71-Little River Settlers Attack

    Orville Thomas Tyler Picture
    Orville Thomas Tyler (1810-1886) was among the
    Childers party that was attacked by Indians on June 4, 1836.

    June 4th, 1836, Cameron Texas, seventeen settlers under Captain Goldsby Childers were retreating to Nashville for protection from the warring Indians. Montgomery Shackleford describes the account:

    "When they approached within two hundred yards, they divided, one half to the right, the other half to the left-passed us shooting at us-and pursued and killed Crouch and Davidson, who were some three hundred yards ahead of us. Before they could gain, those of us who were near the wagon made our way to some timber that was near. The Indians drove off our cattle and took one horse; the balance of the company escaped without further injury."

    The Indians scalped Crouch and Davidson after killing them and began to fight over who would keep the scalps and booty. Childers took this opportunity to lead his party to safety under the cover of some oak trees. The Indians turned back and headed for the Little River houses where they found the remaining families. Daniel Monroe relates:

    "They used guns, bows and arrows, and spears. Whilst defending themselves in their house against the Indians, William Smith was shot on the outside of the door through the leg by a rifle ball. They shot and killed deponent's horse whilst tied to the house-killed many cattle-drove the balance off-and plundered a wagon."

    A few days later, Judge O. T. Tyler performed last rites at the gravesite on the prairie where the killings took place.

78-Sergeant Erath's Elm Creek Fight

    George Erath Picture
    George Erath

    January 7th, 1837, Sergeant Erath had ten horsebacked Rangers (all they had was ten horses). Erath's men could hear the Indians coughing. They crept up the river bank until they had a good view. Erath recalled that all were:

    "dressed, a number of them with hats on, and busy breaking brush and gathering wood to make fires. We dodged back to the low ground, but advanced toward them, it not yet being broad daylight. Our sight of them revealed the fact that we had to deal with the formidable kind, about a hundred strong. There was not time to retire or consult. Everyone had been quite willing to acquiesce in my actions and orders up to this time. To apprehensions expressed I had answered that we were employed by the government to protect the citizens, and let the result of our attempt be what it might, the Indians would at least be interfered with and delayed from going farther down the country toward the settlements."

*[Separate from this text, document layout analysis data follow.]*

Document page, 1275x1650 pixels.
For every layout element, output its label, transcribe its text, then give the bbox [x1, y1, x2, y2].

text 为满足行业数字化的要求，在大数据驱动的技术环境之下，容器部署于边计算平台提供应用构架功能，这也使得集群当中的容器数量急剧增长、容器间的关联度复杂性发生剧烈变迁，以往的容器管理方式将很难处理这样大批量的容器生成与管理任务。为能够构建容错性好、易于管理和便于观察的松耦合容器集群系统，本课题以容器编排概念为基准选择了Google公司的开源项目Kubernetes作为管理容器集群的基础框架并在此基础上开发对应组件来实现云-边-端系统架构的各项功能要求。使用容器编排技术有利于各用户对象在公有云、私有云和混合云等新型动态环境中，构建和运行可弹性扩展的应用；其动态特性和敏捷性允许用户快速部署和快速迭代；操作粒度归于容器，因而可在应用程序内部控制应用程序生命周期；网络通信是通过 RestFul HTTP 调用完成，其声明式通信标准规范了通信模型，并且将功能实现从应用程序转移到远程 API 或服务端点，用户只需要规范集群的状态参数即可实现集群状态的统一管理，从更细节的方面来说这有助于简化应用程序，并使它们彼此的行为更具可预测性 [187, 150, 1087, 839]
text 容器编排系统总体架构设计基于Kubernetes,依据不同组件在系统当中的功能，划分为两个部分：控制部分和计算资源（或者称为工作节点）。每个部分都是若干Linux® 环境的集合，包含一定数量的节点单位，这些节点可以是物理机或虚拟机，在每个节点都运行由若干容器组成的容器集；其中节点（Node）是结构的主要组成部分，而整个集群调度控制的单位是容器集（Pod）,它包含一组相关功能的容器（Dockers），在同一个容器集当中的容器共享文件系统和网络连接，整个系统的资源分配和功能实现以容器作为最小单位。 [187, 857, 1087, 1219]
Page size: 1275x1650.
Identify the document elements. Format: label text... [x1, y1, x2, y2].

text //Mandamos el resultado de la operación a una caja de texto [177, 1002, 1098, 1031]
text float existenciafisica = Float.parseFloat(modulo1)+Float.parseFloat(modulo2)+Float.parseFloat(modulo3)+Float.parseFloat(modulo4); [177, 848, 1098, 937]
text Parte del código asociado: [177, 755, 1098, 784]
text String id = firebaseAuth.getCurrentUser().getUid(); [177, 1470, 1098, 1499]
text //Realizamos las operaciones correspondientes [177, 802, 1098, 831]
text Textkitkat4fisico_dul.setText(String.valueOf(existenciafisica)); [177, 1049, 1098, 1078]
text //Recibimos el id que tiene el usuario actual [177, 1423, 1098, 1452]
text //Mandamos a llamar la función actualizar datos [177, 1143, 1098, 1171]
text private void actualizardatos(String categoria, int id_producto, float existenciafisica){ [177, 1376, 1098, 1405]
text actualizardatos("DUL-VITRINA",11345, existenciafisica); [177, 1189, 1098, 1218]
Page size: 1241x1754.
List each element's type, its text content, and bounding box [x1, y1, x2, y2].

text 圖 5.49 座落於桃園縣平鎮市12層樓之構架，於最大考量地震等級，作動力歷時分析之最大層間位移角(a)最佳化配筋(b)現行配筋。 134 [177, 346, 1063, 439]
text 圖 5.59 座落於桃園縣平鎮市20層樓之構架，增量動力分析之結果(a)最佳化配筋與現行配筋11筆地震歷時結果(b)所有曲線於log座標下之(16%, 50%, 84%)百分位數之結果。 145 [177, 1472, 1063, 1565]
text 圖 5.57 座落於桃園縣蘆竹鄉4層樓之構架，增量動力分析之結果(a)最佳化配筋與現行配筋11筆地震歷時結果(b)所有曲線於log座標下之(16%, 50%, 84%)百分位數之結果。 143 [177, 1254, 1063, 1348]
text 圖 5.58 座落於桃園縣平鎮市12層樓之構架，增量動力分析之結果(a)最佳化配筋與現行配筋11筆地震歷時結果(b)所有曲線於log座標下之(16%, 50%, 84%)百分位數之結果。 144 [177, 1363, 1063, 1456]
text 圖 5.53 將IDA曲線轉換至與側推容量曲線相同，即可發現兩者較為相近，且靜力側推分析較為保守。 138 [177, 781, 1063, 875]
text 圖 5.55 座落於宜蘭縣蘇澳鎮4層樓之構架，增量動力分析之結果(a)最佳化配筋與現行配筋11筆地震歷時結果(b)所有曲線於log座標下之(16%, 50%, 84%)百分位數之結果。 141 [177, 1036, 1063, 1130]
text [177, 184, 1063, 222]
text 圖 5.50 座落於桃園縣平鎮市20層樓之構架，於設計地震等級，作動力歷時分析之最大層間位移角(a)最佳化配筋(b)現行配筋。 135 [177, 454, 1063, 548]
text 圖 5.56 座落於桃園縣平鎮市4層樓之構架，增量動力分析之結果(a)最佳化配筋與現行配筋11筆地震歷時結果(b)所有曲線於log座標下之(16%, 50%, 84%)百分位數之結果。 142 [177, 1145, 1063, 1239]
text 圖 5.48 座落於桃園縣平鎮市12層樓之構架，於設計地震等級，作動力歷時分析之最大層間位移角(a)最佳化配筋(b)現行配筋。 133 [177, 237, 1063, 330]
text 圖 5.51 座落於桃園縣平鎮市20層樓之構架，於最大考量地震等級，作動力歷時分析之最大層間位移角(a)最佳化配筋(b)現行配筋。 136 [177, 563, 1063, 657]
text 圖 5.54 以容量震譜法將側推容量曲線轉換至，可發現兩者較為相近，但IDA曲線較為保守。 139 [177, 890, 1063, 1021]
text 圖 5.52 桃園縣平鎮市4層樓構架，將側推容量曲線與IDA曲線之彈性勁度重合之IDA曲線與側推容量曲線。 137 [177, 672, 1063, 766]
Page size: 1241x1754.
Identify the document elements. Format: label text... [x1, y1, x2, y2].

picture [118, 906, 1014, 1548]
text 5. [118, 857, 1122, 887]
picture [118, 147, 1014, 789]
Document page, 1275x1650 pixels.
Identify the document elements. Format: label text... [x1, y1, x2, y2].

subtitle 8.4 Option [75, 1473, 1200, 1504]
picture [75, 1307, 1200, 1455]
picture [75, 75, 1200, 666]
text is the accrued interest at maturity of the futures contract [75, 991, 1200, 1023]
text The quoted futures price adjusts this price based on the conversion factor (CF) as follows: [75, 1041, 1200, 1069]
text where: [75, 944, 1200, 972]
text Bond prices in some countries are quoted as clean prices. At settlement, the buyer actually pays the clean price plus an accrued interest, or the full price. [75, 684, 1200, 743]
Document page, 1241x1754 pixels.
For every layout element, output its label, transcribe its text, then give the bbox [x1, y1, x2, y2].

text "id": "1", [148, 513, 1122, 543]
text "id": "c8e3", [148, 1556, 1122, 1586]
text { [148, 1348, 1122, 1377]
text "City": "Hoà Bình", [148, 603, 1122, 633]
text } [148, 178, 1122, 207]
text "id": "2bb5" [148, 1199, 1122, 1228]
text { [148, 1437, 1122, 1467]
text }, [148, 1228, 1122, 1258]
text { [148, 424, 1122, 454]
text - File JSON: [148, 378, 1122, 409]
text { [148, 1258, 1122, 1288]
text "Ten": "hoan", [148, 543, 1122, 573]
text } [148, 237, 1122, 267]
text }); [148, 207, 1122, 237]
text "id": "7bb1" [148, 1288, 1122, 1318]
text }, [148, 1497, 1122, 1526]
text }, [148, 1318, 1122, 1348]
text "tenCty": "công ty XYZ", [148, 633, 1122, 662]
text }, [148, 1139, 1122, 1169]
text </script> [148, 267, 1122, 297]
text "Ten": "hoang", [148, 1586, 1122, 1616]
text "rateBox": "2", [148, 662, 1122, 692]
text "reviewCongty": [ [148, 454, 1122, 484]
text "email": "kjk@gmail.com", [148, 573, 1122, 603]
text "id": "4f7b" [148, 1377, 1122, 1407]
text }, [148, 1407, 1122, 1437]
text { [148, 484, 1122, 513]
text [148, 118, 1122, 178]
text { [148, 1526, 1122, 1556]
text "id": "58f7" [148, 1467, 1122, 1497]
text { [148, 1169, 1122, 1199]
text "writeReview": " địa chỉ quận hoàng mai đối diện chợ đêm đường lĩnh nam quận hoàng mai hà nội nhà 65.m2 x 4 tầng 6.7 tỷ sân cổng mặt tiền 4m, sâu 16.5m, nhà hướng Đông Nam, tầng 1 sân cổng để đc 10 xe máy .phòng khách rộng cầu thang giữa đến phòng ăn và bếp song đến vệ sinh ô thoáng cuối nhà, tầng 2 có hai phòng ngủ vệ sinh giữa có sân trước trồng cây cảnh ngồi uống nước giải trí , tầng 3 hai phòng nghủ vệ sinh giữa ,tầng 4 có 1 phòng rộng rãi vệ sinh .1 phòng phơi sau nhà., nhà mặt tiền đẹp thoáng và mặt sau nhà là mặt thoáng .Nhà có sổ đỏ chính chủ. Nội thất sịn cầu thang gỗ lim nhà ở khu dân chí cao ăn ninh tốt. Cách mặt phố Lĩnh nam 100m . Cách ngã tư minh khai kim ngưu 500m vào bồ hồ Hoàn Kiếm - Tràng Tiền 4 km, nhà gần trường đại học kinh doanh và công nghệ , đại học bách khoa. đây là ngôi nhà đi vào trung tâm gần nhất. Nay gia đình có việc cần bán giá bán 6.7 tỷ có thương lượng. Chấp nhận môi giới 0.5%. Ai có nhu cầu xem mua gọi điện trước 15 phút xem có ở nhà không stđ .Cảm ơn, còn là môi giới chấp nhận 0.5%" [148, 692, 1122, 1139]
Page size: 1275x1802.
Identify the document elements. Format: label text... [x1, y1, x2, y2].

They took a position under the river bank twenty five yards from the camp and on command began firing. Within a few minutes, David Clark and Frank Childers fell dead. The remainder broke into two groups, one retreated while the other covered them with fire.

89-Clapp's Blockhouse

Captain Elisha Capp Picture
Captain Elisha Clapp
Painted by great-granddaughter, Wilfred Clapp

Captain Elisha Clapp was captain of the mounted Rangers, whose fortified home became the headquarters for his Rangers. On September 16th, 1836, he received orders from Sam Houston that read as follows:

"You will range from any point on the Brazos to Mr. Hall's Trading House on the Trinity. For your orders, I refer you to copies of those given to Captain Michael Costley of the N. W. Frontier, therewith enclosed for your information. The general principles of them you will find applicable to your command as well as to all officers employed on the frontier. You will detail eight men from your command for the service and place at the disposition of Dan Parker Esq., as the local situation of the frontier may require."